Which lines of the listing hold the string "down"? Copy those lines.

::: Data to examine

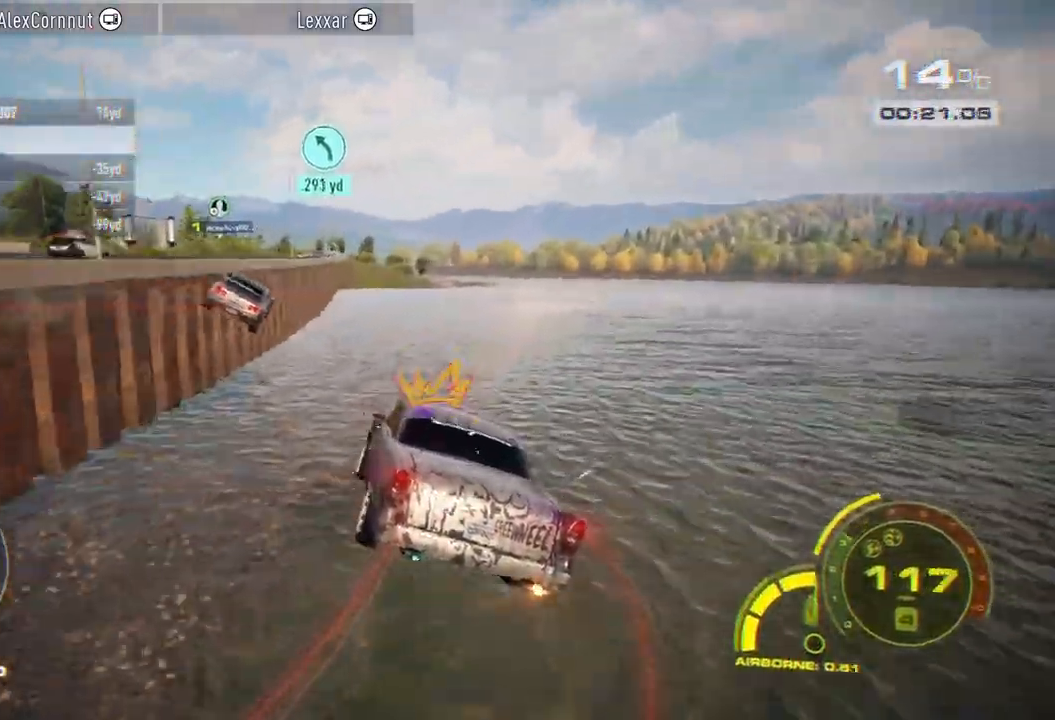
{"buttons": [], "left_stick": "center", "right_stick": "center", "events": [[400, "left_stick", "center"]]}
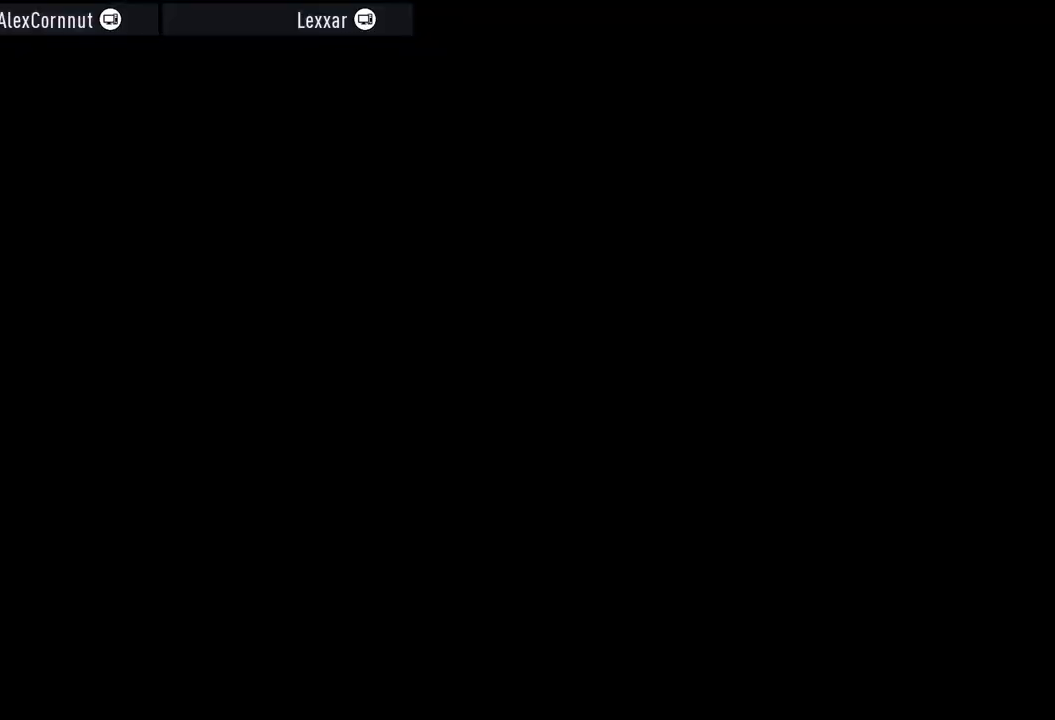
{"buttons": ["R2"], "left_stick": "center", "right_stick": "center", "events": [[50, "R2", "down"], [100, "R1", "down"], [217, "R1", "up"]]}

::::::
::: Data to examine

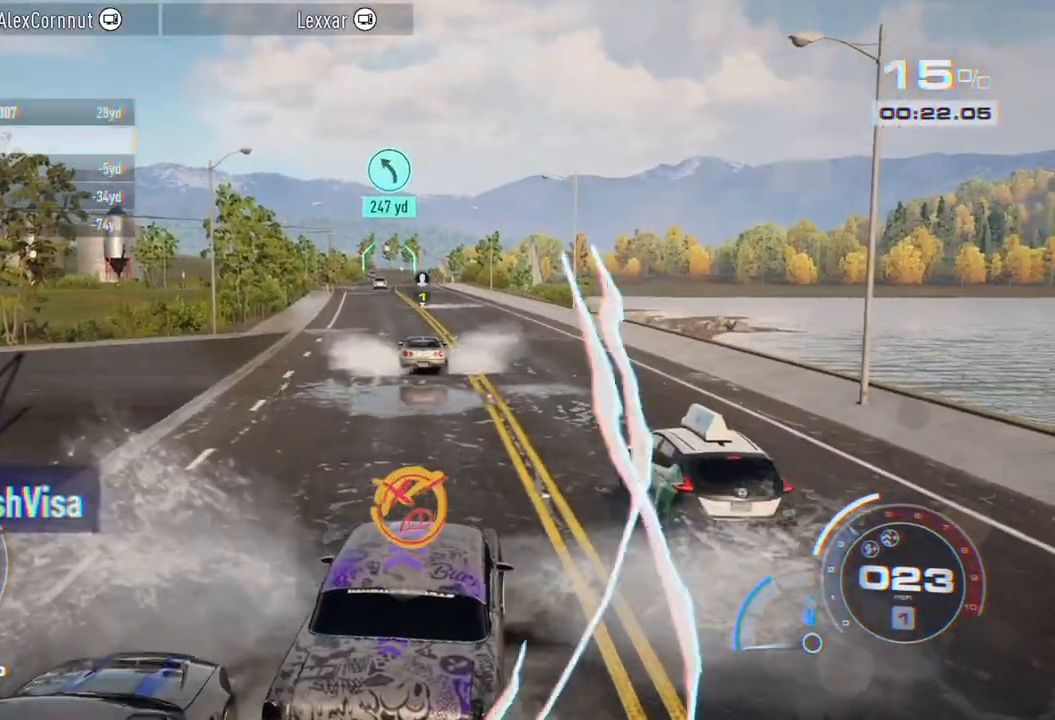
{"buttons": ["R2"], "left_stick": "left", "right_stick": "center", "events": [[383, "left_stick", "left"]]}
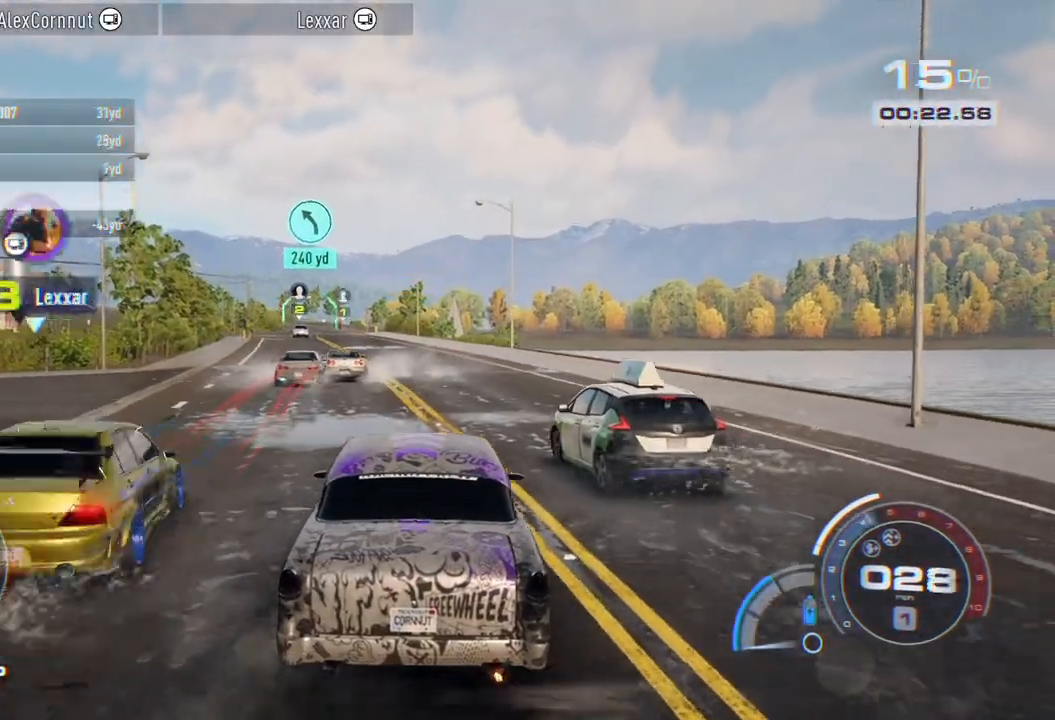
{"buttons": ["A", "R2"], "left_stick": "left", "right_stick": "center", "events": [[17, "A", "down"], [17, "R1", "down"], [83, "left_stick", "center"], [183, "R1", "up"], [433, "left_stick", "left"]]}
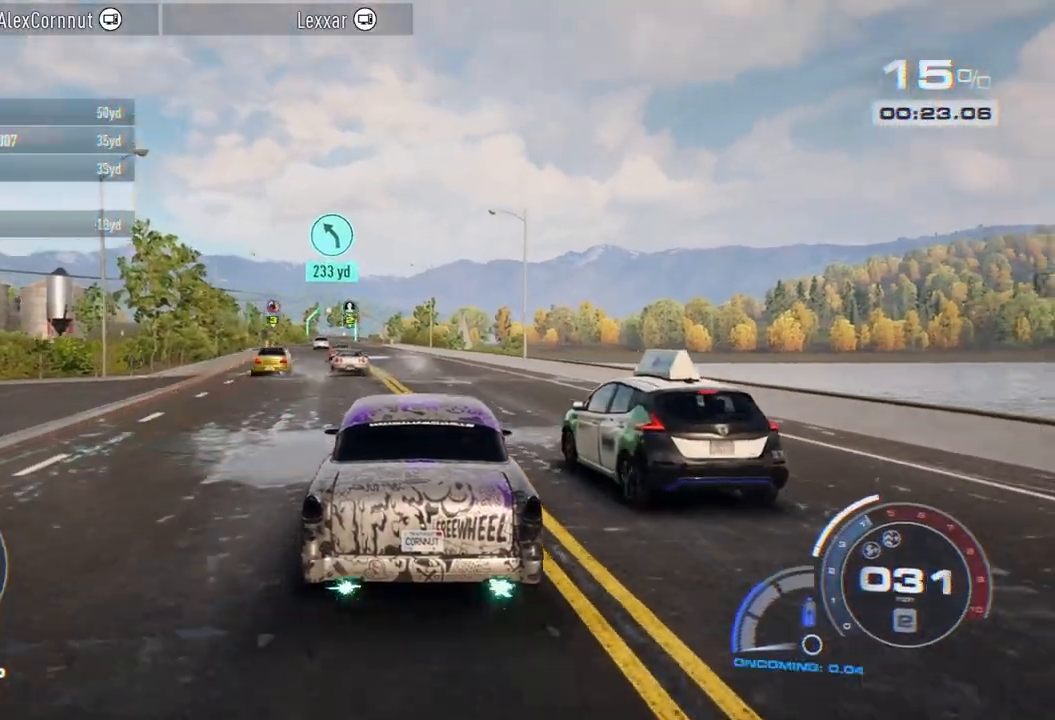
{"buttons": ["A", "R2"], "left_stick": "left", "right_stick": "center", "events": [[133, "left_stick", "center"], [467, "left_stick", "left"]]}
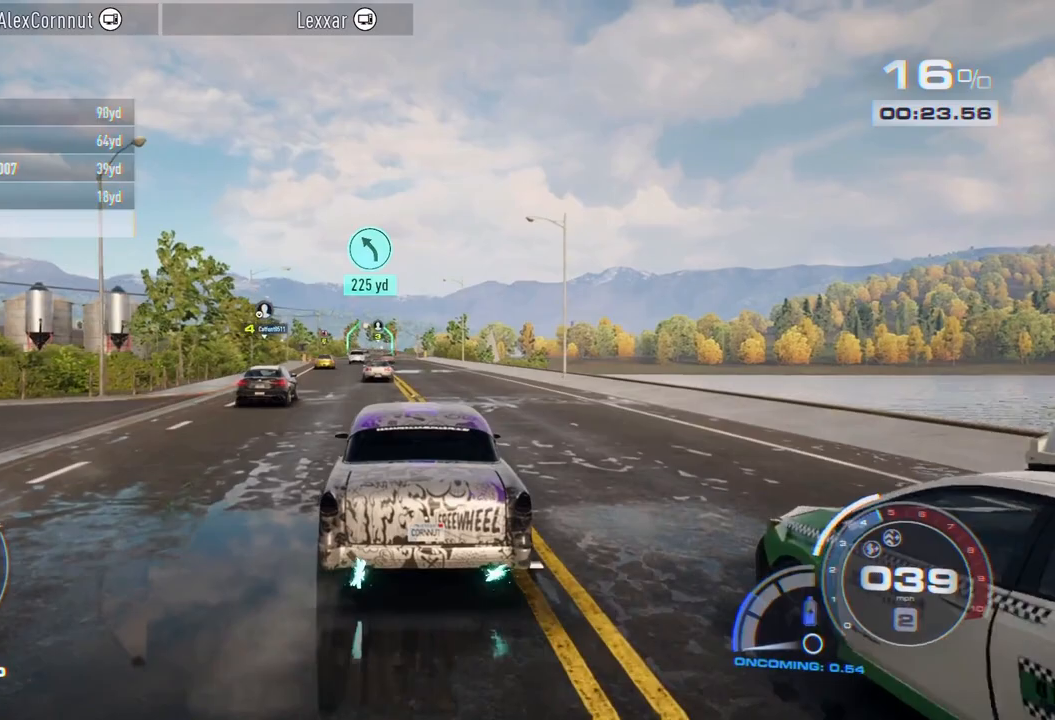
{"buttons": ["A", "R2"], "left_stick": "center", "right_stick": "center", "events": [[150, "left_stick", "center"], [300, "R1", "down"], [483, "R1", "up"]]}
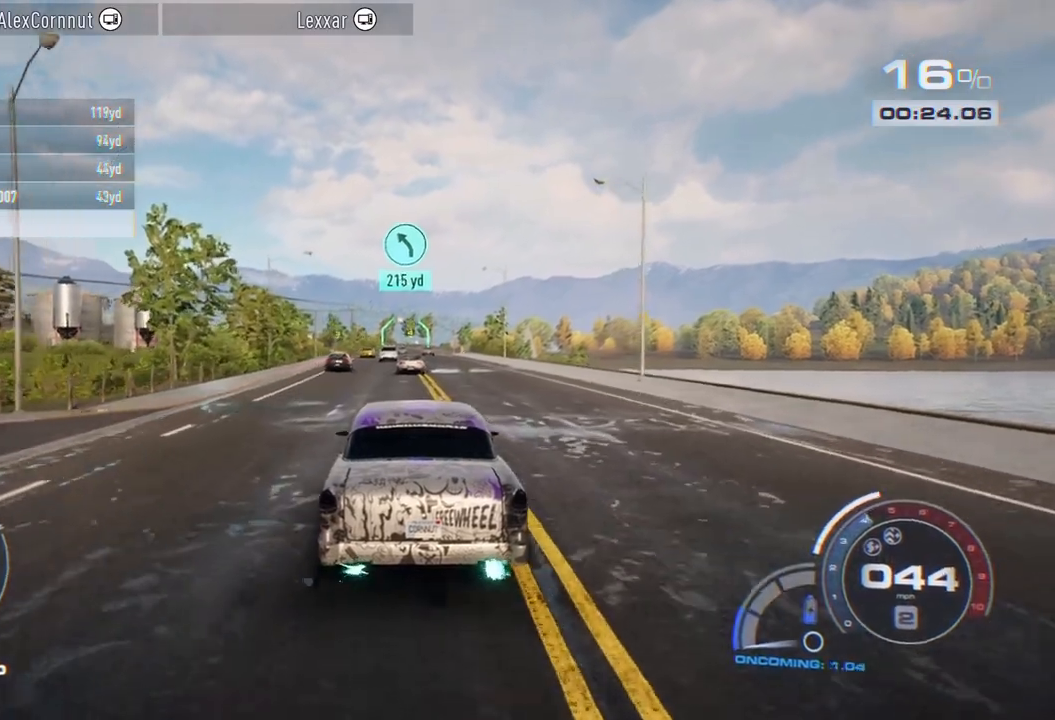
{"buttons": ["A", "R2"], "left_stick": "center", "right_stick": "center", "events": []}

::::::

■ Completed task:
{"buttons": ["R2"], "left_stick": "center", "right_stick": "center", "events": [[50, "R2", "down"], [100, "R1", "down"], [217, "R1", "up"]]}
{"buttons": ["A", "R2"], "left_stick": "left", "right_stick": "center", "events": [[17, "A", "down"], [17, "R1", "down"], [83, "left_stick", "center"], [183, "R1", "up"], [433, "left_stick", "left"]]}
{"buttons": ["A", "R2"], "left_stick": "center", "right_stick": "center", "events": [[150, "left_stick", "center"], [300, "R1", "down"], [483, "R1", "up"]]}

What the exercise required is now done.